# Computing Deviations

This package provides functions to compute various deviations between arrays in a variety of ways:

`StatsBase.counteq`

— Function`counteq(a, b)`

Count the number of indices at which the elements of the arrays `a`

and `b`

are equal.

`StatsBase.countne`

— Function`countne(a, b)`

Count the number of indices at which the elements of the arrays `a`

and `b`

are not equal.

`StatsBase.sqL2dist`

— Function`sqL2dist(a, b)`

Compute the squared L2 distance between two arrays: $\sum_{i=1}^n |a_i - b_i|^2$. Efficient equivalent of `sumabs2(a - b)`

.

`StatsBase.L2dist`

— Function`L2dist(a, b)`

Compute the L2 distance between two arrays: $\sqrt{\sum_{i=1}^n |a_i - b_i|^2}$. Efficient equivalent of `sqrt(sumabs2(a - b))`

.

`StatsBase.L1dist`

— Function`L1dist(a, b)`

Compute the L1 distance between two arrays: $\sum_{i=1}^n |a_i - b_i|$. Efficient equivalent of `sum(abs, a - b)`

.

`StatsBase.Linfdist`

— Function`Linfdist(a, b)`

Compute the L∞ distance, also called the Chebyshev distance, between two arrays: $\max_{i\in1:n} |a_i - b_i|$. Efficient equivalent of `maxabs(a - b)`

.

`StatsBase.gkldiv`

— Function`gkldiv(a, b)`

Compute the generalized Kullback-Leibler divergence between two arrays: $\sum_{i=1}^n (a_i \log(a_i/b_i) - a_i + b_i)$. Efficient equivalent of `sum(a*log(a/b)-a+b)`

.

`StatsBase.meanad`

— Function`meanad(a, b)`

Return the mean absolute deviation between two arrays: `mean(abs(a - b))`

.

`StatsBase.maxad`

— Function`maxad(a, b)`

Return the maximum absolute deviation between two arrays: `maxabs(a - b)`

.

`StatsBase.msd`

— Function`msd(a, b)`

Return the mean squared deviation between two arrays: `mean(abs2(a - b))`

.

`StatsBase.rmsd`

— Function`rmsd(a, b; normalize=false)`

Return the root mean squared deviation between two optionally normalized arrays.

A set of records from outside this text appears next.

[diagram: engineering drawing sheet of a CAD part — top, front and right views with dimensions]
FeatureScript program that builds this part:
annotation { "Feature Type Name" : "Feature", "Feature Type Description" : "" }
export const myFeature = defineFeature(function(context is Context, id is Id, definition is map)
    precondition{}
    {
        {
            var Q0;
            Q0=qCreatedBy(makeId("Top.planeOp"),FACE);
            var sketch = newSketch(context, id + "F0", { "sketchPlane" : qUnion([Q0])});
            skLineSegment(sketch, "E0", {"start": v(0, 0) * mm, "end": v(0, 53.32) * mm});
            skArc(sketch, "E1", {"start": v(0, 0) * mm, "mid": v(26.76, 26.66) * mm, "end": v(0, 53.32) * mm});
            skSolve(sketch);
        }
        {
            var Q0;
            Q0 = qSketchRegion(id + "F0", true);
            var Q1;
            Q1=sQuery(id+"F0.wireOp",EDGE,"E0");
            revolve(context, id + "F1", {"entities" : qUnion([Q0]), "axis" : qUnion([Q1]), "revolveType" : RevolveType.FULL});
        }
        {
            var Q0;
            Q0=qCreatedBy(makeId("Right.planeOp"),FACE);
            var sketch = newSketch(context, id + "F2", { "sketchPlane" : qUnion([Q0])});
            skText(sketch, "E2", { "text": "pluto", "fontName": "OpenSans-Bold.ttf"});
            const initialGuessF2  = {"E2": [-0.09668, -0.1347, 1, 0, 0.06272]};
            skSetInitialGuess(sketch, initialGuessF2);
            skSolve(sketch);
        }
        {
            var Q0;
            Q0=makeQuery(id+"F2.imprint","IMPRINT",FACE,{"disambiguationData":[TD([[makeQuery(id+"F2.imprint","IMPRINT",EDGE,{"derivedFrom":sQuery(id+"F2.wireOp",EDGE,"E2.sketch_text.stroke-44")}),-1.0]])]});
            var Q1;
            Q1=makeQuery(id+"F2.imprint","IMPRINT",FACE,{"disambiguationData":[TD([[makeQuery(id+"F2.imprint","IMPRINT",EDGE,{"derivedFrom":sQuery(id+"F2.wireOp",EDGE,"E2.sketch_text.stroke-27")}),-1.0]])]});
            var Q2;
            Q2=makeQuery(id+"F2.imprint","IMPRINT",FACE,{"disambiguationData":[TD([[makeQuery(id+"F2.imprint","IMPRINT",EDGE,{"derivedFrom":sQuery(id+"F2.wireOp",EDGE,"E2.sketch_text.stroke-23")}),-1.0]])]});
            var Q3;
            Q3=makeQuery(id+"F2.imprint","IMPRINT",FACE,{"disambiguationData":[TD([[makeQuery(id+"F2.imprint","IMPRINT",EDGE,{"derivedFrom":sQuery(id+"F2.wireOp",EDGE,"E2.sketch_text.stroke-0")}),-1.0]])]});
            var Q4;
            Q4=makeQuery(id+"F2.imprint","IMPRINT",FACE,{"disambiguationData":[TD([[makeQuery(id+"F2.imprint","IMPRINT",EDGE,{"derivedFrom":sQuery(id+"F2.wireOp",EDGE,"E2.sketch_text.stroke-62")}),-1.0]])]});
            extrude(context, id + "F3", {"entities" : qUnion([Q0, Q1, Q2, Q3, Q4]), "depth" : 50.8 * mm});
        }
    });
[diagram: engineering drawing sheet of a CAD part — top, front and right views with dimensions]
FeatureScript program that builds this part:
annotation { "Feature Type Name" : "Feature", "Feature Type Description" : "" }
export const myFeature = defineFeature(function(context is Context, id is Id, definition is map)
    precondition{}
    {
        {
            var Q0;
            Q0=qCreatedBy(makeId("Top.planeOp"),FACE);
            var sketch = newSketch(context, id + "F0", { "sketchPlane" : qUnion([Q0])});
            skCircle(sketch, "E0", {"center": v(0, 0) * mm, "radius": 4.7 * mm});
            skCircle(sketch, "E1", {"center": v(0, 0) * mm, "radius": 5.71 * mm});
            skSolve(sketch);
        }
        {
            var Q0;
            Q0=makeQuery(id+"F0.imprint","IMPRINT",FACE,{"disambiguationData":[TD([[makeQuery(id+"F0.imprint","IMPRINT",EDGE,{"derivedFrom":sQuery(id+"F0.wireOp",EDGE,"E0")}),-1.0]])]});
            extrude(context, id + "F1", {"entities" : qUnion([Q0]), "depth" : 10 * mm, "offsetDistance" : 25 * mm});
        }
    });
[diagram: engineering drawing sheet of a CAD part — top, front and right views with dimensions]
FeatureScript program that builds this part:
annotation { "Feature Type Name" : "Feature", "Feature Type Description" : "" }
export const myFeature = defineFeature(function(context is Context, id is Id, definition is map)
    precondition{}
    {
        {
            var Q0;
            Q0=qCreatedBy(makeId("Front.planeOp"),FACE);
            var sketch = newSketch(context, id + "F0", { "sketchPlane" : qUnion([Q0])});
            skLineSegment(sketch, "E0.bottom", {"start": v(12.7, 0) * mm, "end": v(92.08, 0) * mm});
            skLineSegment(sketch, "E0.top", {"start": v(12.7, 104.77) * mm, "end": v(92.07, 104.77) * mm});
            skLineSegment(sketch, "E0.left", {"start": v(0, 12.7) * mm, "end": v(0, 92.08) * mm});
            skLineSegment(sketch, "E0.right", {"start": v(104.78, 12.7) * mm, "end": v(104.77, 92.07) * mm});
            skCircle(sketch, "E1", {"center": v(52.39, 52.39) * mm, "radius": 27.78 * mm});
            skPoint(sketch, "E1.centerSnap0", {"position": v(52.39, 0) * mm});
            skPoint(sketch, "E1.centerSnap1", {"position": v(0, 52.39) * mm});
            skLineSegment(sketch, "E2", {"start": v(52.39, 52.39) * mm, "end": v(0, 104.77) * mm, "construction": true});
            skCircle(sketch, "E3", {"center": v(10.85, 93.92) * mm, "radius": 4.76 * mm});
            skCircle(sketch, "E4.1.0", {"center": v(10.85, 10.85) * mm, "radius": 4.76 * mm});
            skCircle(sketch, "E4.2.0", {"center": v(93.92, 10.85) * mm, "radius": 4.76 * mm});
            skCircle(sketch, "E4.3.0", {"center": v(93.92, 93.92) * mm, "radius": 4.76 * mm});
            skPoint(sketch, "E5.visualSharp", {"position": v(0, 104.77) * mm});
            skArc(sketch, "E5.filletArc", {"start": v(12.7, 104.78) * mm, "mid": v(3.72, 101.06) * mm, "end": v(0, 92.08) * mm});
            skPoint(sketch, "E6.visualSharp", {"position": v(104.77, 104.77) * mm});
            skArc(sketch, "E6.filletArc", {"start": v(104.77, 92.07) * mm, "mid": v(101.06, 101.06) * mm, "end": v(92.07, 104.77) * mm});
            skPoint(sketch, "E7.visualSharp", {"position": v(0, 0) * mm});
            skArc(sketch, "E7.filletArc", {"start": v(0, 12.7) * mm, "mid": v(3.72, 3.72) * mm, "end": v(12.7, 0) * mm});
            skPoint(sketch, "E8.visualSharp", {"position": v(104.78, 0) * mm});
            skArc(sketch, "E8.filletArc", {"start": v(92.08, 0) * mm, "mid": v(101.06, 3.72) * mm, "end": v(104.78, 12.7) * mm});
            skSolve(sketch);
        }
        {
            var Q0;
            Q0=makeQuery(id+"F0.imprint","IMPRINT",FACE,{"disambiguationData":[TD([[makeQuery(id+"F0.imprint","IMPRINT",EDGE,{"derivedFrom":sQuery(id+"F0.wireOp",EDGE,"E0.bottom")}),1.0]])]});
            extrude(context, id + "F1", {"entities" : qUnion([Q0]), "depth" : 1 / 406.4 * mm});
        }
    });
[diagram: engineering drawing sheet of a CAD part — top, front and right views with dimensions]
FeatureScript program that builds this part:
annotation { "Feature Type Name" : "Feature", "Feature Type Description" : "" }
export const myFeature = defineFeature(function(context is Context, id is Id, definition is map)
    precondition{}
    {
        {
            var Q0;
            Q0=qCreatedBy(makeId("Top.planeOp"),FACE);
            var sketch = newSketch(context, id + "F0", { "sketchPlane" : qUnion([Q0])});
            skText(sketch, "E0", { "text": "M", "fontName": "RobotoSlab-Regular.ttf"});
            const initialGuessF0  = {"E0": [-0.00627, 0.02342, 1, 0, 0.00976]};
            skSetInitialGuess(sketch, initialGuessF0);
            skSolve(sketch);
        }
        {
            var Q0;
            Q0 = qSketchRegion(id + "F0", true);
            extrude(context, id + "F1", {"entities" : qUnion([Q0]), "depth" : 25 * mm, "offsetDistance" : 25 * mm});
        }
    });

The root mean squared deviation is computed as `sqrt(msd(a, b))`

.

`StatsBase.psnr`

— Function`psnr(a, b, maxv)`

Compute the peak signal-to-noise ratio between two arrays `a`

and `b`

. `maxv`

is the maximum possible value either array can take. The PSNR is computed as `10 * log10(maxv^2 / msd(a, b))`

.

All these functions are implemented in a reasonably efficient way without creating any temporary arrays in the middle.